First stop this morning is at The Citadel, the castle and mosque of Muhammad Ali (the original–NOT the American boxer!). His tomb is located within the mosque. It is on a hill, high above the city of Cairo, where we get a good view of the, uh, black cloud of pollution hanging over the city. In spite of the pollution, we can see quite a bit of the city from up here, and, though it is more peaceful than down below, the constant sound of honking horns floats up to us. The mosque is very pretty, with its domed ceiling and intricate detail work. Pretty lights are strung across the ceiling. We enjoy a few minutes inside, and then it’s on to the Giza Pyramids!
I am so excited for this! Coming from the USA, where a building that is 200 years old is really “old”, it is amazing to me to be looking at structures that are nearly 5000 years old! The pyramids at Giza are astounding! I wonder, “How on earth did they build them, when each stone block weighed, on average, 2.5 tons?” Cheops’ pyramid (the biggest one, though it doesn’t appear so) alone is built from an estimated 2.3 million blocks. No one knows how they did it, but according to the ancient historian Herodotus, “it took 100,000 workers over 30 years to build this pyramid.” (from LDS TravelStudy Guide, “Egypt”, p. 87) The pyramids of Chephren and Mycerinus are smaller, in deference to their fathers, but no less spectacular. Chephren’s pyramid still has a portion of the original limestone casing at the top. I can only imagine how beautiful the three pyramids must have looked with their original polished limestone and granite faces.
Near the big pyramids, but not as grand or noticeable, are some smaller pyramids, built for the wives of the pharoahs. This contrast in size and grandeur symbolizes in stark reality the lesser role of women throughout Egyptian civilization (and ancient civilizations in general). It is repeated over and over in the pyramids, tombs and temples. (Just an observation–not a political statement)

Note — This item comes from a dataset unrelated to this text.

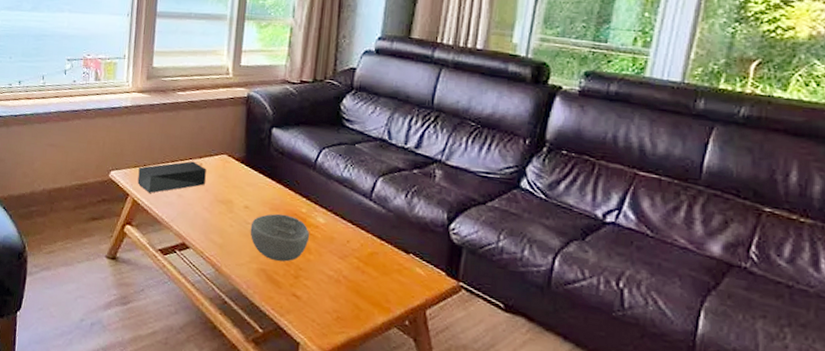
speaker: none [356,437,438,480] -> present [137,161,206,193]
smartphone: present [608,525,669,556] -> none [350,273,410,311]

We have the option of going inside one of the pyramids, with the warning that it is not a particularly pleasant experience. But I am in Egypt, most likely for the one and only time in my life, and I am not going to miss seeing the inside of a legendary pyramid because it is hot, stinky and cramped! If you are truly claustrophobic, don’t go inside, but otherwise, it was worth a few minutes of discomfort. The passageway is only about 4’ X 4’ (I’m estimating), so you have to hunch over and walk down for a ways until you come to level ground, where you can stand up straight for a few feet. Then you have to hunch over again and go up to the sarcophagus room. This is a fairly large room, with an empty stone sarcophagus (box) on one side. It was hot and stuffy in there, and I was very glad to get out, but hey, I had to see the inside. Once upon a time, that room would have been stuffed with treasures of all kinds, but the pyramids have long since been robbed of their treasures.